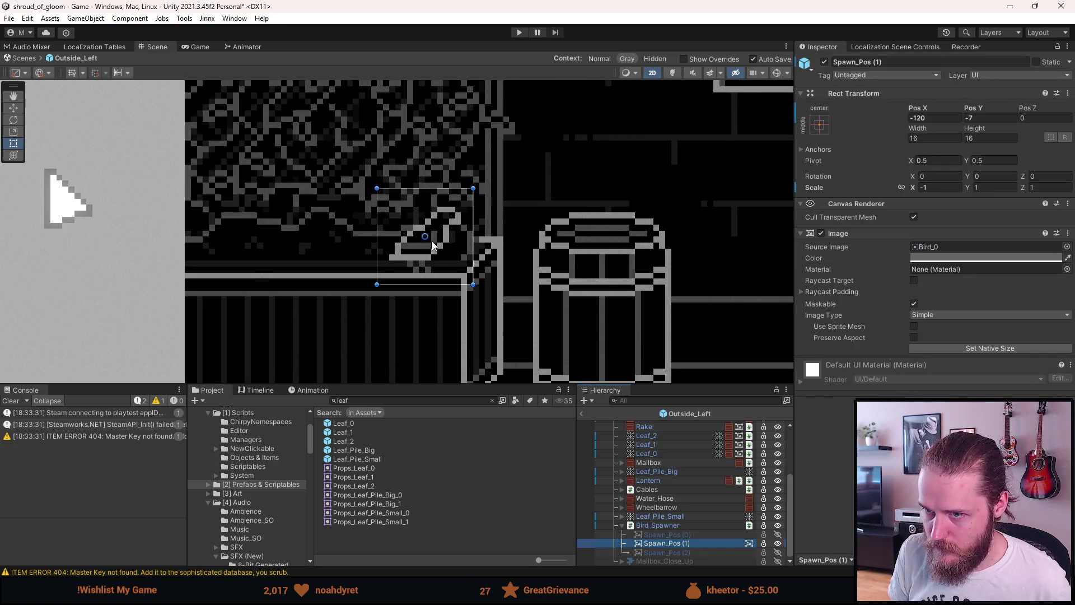
key(w)
mouse_move(431, 241)
mouse_down()
mouse_move(563, 207)
mouse_move(615, 199)
mouse_move(619, 211)
mouse_up()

▬▬▬▬▬▬▬▬▬▬

▶ Task details
Nothing but the lines from the one containing "mouse_move(431, 241)" through the final line of the listing above belongs in the answer; set them down exactly.

▶ Problem solution
mouse_move(431, 241)
mouse_down()
mouse_move(563, 207)
mouse_move(615, 199)
mouse_move(619, 211)
mouse_up()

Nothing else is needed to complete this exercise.